Maria Jimenez is a contemporary representational artist based in New York. While working towards her undergraduate degree, the artist began working as a freelancer, illustrating trade and mass-market paperback covers for young adult readers. Maria continued freelancing after college and later took academic drawing and painting courses at the National Academy of Design, New York Academy and School of Visual Arts honing her Adobe program skills. This artist’s journey is inspiring as she was not afraid to follow her dreams and change her career as an artist three times. Read our interview below.
Did you always know that you wanted to be an artist? When did you first started creating art?
Harvey Dinnerstein, a representational artist in his late 80’s, created a painting of his wife gazing at the viewer and I was in awe. I knew then that I wanted to be an artist.
The subtleties in the gesture and texture of the work evoked a poignant moment for me. With the help of my sister and paint by number kits, I began creating sketches and acrylic paintings.
I was accepted into the High School of Art & Design as a sophomore and was introduced to historical as well as contemporary realists painters. I learned how to paint under the tutelage of Max Ginsberg and Irwin Greenberg, two figurative artists, and illustrators working mostly from life. After I graduated from the School of Visual Arts, I was working as a freelancer for companies such as Scholastic Inc., Random House, and Houghton Mifflin Harcourt Publishing.
Please tell me about your decision to change careers. What was the hardest part about it?
I didn’t realize how lonely the freelancing business could be. I reveled at the idea the first couple of years, and then the demands of work became overwhelming causing more reclusion. I knew I needed to make a shift but didn’t initiate or make a real effort. This imbalance caused a chronic illness, so I was forced to make a career change.
The hardest part was figuring out where I see myself in the next five years so that the environment I create is healthy (mentally and physically), and learning to keep everything simple. Steve Job said, “That’s been one of my mantras—focus and simplicity. Simple can be harder than complex; you have to work hard to get your thinking clean to make it simple.” That is the key.
I soon registered for desktop publishing courses because it was still creative and soon landed a job in the field.
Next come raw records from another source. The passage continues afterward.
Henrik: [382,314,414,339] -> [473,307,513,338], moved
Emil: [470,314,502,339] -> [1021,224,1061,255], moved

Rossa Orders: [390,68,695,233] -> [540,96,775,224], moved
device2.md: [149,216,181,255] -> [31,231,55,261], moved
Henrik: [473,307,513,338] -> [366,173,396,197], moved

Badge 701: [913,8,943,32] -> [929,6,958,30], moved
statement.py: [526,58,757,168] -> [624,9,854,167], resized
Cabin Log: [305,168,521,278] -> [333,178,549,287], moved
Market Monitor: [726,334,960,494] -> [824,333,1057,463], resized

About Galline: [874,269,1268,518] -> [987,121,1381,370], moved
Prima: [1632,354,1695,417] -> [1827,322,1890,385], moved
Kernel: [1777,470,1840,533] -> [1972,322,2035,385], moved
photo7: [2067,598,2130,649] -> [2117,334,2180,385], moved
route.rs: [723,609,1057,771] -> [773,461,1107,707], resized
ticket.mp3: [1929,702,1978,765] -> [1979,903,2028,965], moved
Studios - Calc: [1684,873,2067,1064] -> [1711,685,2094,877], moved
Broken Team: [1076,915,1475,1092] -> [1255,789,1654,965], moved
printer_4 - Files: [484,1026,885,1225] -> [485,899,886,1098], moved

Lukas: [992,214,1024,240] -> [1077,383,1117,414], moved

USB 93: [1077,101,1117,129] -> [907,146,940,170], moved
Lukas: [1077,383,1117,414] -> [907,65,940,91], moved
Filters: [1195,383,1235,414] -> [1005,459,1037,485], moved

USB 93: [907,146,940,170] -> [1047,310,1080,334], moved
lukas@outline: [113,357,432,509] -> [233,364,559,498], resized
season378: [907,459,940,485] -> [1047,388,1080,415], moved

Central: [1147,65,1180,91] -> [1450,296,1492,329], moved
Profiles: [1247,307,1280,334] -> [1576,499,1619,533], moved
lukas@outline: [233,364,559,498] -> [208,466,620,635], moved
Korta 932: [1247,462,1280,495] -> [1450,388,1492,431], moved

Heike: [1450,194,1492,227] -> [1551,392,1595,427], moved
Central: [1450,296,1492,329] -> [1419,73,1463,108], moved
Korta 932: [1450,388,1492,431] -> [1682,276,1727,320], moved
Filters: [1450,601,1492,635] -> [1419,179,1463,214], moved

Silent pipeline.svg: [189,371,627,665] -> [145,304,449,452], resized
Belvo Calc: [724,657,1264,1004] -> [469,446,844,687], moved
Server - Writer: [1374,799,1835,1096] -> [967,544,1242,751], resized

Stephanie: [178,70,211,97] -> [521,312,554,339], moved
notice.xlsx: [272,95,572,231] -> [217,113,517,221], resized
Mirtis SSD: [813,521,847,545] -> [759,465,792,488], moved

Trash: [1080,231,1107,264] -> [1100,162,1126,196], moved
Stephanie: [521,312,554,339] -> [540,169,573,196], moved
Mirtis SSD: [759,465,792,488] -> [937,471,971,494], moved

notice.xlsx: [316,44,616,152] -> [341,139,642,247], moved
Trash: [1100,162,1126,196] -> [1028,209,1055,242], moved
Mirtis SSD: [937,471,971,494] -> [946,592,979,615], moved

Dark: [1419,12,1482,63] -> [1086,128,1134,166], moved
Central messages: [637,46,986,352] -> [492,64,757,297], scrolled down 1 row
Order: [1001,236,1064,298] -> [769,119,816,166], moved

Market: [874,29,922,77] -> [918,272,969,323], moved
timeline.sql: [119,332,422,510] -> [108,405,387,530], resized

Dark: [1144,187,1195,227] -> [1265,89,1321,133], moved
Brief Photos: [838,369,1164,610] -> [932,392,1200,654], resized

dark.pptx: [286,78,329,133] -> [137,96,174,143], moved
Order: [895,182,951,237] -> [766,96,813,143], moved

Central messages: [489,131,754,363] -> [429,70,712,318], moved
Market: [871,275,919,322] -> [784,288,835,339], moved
It was great to be out of the house and working with others. I wasn’t afraid to change careers after working eleven years in production and went back to school to get my MFA in the Fine Arts and education. Now I split my time between painting and teaching.
Please tell me about your current art. What does your work aim to say? What is your number one goal for your art?
My current work is about young adults since I teach students of that age. I worked on a series of paintings on cell phone addiction. The overwhelming use of cell phones by young people is fundamentally shaping their ability to think, communicate, and relate to each other.
Social media has become post-millennials’ online and offline identity, transforming the way they connect to one another. It has become an addictive environment and a cause for concern. The purpose of creating the series was to illustrate specific relationships that people have with technology and the consequences as well as benefits.
Tia Ghose, a staff contributor for LiveScience writes, “Social networking sites like Facebook ‘hook’ people using four elements: a trigger, such as loneliness, boredom or stress; an action, such as logging in to Facebook; an unpredictable or variable reward, such as scrolling through a mix of juicy and boring tidbits in the newsfeed; and investment, which includes posting pictures or liking someone’s status update.” I completed a painting titled “Black Box” which encompasses the first “hook” element. I’m working on completing the last hook element since I have three so far.
My number one goal as an artist is to communicate issues that are of interest to me and to emphasize moments in human vulnerability; when they are no longer aware of being watched and authenticity is revealed. I look for the nuances in body language and physiognomy. My work engages with this topic by illustrating specific gestures, introverted moments and relationships.
What piece of art first made you learn to appreciate art?
There are so many historical works of art that I admire from artist like Caravaggio, Diego Velasquez, William-Adolphe Bouguereau, Joaquin Sorolla, Ana Mendieta, Richard Diebenkorn, etc. that it’s difficult to choose, but if there is one painting that had a visceral effect and learned to appreciate art, it would be “El Jaleo” by John Singer Sargent. A Spanish dancer evokes emotion with her gestures as low-level stage lights are emphasized on her arm, dress and fellow musicians. The painting hangs in dramatic fashion at the Isabella Stewart Gardner Museum, and it’s a must see! The artwork captures a spontaneous cultural moment, and that is what I hope to achieve in my work.
If you could give one piece of advice to a large group of people, what would it be?
One piece of advice to a large group of people is to have confidence in what you do, even if you hear a small voice of doubt. I live by this quote by Marianne Williamson, “Our deepest fear is not that we are inadequate. Our deepest fear is that we are powerful beyond measure. It is our light, not our darkness that most frightens us.” We ask ourselves, ‘Who am I to be brilliant, gorgeous, talented, fabulous?’ Actually, who are you not to be?